Al tempo stesso, le evidenti
contraddizioni aprono straordinarie opportunità di
cambiamento, se solo la sinistra sapesse ritrovare il senso del
proprio esistere, come ha invitato a fare martedì Norma Rangeri sul manifesto del 28 luglio.
Lo scenario europeo in particolare
– dal quale dipendono buona parte dei nostri destini e che non può non
costituire il riferimento principale del nostro agire – va
rivelando drammatici punti di caduta che mettono in discussione la
sopravvivenza dell’idea stessa di Europa. E che comunque rivelano
che così com’è essa non può sopravvivere. Che l’Europa o cambia
o muore.
L’iniziativa politica coraggiosa del
governo greco e del suo popolo ha avuto il grande merito di mostrarlo
a tutti, confermando la portata davvero storica dello scontro che
si sta svolgendo nello spazio europeo. Il fatto che in questi giorni
cruciali la Grecia sia rimasta sola, denuncia tutto il ritardo
e l’inadeguatezza della sinistra europea a svolgere il proprio ruolo
in questo nuovo spazio politico e sociale.
Il mercantilismo liberista dei
Trattati, definiti a misura dell’interesse nazionale tedesco,
è insostenibile. Porta l’eurozona al naufragio. E d’altra parte,
non possiamo nascondercelo, è debole oggi il consenso, non solo al
livello dei governi, per la radicale correzione di rotta necessaria
alla sopravvivenza economica e democratica dell’eurozona.
L’ostacolo immenso lungo la strada non è solo la debolezza delle
leadership politiche ma il deficit, morale e culturale, dei
popoli prigionieri dei divergenti interessi nazionali.
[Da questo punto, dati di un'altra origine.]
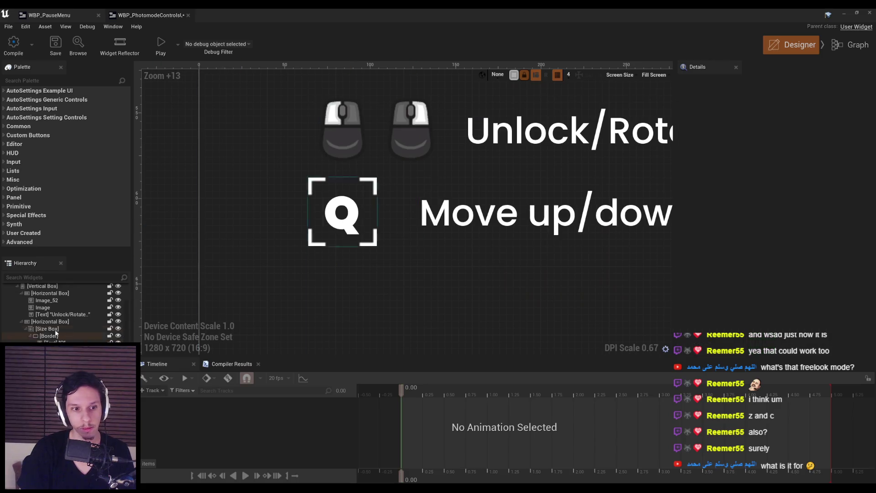
left_click(48, 329)
left_click(68, 367)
Dobbiamo
con urgenza definire insieme come uscire da una trappola che svuota di
senso storico e politico la sinistra.
Non sono, questi, gli unici segnali devastanti che ci arrivano da Bruxelles, Francoforte e Berlino.
Vi si aggiunge l’ostentazione di
“disumanità sovrana” mostrata nella questione dei migranti, la vera
emergenza umanitaria del nostro tempo affrontata come fastidiosa
questione di sicurezza.
La crisi delle culture politiche
democratiche tradizionali, a cominciare da quella socialista,
travolta dalla subalternità culturale al liberismo delle
social-democrazie occidentali, e il simmetrico riemergere di
populismi xenofobi e razzisti, non dissimili da quelli che
caratterizzarono la catastrofe europea degli anni trenta.
La pratica costante di chiedere ai
governi membri – a cominciare dal nostro, e da quelli spagnolo,
portoghese e irlandese oltre che, naturalmente, a quello greco — di
“far male” ai propri popoli, imponendo loro sacrifici dannosi
e particolarmente dolorosi per gli strati più deboli, come prova di
fedeltà a un patto mai siglato da quei popoli e divenuto
insopportabile economicamente, socialmente e moralmente.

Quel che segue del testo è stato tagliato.